Je me souviens d’une publicité en double page d’un magazine qui représentait un superbe appartement au design contemporain, sobre et épuré. Un joli terrain de jeu, mais jusqu’ici rien de bien mémorable. A ceci près que le salon était bordé d’une immense baie vitrée derrière laquelle on distinguait nettement des requins évoluer. Et moi, J’étais fasciné parce que la pub vantait les mérites d’une voiture sans se donner la peine de la montrer. Sous l’image figurait cette question, un peu provocante et conçue comme une pique à ses concurrentes germaniques, « Et si le vrai luxe c’était l’espace ? »
Pas faux, mais un peu court tout de même. Je crois que la question mérite d’être posée. Essayons d’y voir un peu plus clair, si vous le voulez bien. Un peu de futilité de fera pas de mal, à l’heure où les gens n’ont que l’expression « pouvoir d’achat » à la bouche.

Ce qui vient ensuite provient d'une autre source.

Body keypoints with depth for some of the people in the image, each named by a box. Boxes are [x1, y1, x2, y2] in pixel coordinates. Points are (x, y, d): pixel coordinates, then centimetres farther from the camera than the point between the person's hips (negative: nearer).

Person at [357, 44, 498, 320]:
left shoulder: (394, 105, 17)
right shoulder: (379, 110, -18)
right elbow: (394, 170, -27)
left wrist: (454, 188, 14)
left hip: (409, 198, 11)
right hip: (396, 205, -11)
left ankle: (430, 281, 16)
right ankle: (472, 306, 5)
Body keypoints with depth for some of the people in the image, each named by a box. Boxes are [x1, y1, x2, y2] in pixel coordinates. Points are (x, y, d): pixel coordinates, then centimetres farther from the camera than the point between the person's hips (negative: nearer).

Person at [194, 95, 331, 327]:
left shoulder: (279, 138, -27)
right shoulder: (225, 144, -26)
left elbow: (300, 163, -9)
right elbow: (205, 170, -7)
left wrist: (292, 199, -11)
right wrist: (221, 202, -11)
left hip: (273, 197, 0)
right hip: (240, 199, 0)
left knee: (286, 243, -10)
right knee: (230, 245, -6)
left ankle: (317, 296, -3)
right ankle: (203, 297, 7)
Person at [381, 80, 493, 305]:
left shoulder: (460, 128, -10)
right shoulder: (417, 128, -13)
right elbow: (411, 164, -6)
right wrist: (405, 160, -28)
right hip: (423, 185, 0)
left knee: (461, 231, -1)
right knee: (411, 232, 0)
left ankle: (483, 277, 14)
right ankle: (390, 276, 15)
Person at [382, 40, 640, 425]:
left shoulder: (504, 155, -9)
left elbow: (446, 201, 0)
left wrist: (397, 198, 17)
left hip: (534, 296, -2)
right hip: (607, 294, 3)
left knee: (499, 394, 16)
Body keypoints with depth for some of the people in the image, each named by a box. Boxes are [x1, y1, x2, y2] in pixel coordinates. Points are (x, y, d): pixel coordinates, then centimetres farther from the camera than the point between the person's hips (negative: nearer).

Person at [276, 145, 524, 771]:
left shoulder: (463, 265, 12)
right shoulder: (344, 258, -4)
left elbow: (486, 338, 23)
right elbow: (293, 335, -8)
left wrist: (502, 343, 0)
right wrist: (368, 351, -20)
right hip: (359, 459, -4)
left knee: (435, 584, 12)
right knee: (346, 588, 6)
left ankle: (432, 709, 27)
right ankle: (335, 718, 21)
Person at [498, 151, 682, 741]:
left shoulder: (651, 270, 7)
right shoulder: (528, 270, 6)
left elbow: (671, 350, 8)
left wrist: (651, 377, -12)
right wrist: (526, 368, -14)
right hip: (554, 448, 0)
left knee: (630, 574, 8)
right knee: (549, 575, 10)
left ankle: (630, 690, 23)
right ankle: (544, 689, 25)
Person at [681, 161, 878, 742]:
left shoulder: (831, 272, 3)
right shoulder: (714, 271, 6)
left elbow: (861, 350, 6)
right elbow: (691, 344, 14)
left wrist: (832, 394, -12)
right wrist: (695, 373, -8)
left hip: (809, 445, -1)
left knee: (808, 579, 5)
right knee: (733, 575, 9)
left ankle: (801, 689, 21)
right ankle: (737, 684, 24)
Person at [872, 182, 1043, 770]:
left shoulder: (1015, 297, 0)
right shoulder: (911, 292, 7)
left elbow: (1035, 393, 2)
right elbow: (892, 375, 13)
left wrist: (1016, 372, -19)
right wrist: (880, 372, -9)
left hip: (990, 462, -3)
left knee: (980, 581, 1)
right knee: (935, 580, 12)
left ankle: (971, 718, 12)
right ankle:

Le luxe c’est de naviguer sur un bateau à voile quand la plus modeste des barques de pêcheur est équipée d’un moteur, d’utiliser une montre manuelle quand les moins chères sont automatiques, de conduire une voiture sans assistance électroniques à l’heure où une petite citadine en est bardée, de faire des photos en noir et blanc comme au bon vieux temps alors que les appareils se perfectionnent de plus en plus, de payer une fortune pour un jeans « usé à la main » dont je ne voudrais pas même pour faire des travaux de peinture, de se passer volontairement de machines quand bien même elles offrent une qualité de travail et une vitesse d’exécution dont aucun homme ne sera jamais capable de s’approcher.
Le luxe c’est donc en quelque sorte le fait de payer plus pour en avoir moins. Sans doute, mais ce n’est pas que cela. Le luxe réside aussi peut être dans l’abondance, le fait de ne manquer de rien et même plus. Oui, mais voilà à force d’en avoir autant qu’on veut, on finit par se lasser. Ce qui est accessible en quantité illimitée perd vite de son intérêt.
Reste à jouer la carte de la qualité. Le luxe c’est d’avoir ce qui est rare. Seulement là aussi. Une fois qu’on possède ce qu’on désirait, tout perd de son intérêt.
Que faire alors ? Innover, découvrir de nouvelles choses, pour renouveler sans cesse l’attention. Sous peine de finir tous blasés.
Le luxe c’est aussi de se distinguer à l’heure où tout le monde s’habille pareil, mange la même nourriture et écoute du R&B. La mondialisation rend paradoxalement le repli sur soi du dernier chic. La « culture mondiale » n’a pas encore gagné.
Mais plus que les toutes les pistes que je viens d’avancer, si le luxe c’était d’avoir le choix. Avoir la possibilité de travailler comme de poursuivre ses études, de mener sa vie de manière telle qu’on la conçoit et ainsi de suite jusqu’aux choses plus anecdotiques.
En relisant ces quelques lignes, je me rends compte que je m’égare complètement. A l’heure où les possibilités sont infinies et notre existence d’une durée limitée, le seul vrai luxe, c’est de pouvoir tout faire et de n’avoir pas à choisir. Un luxe que décidément bien peu peuvent se permettre.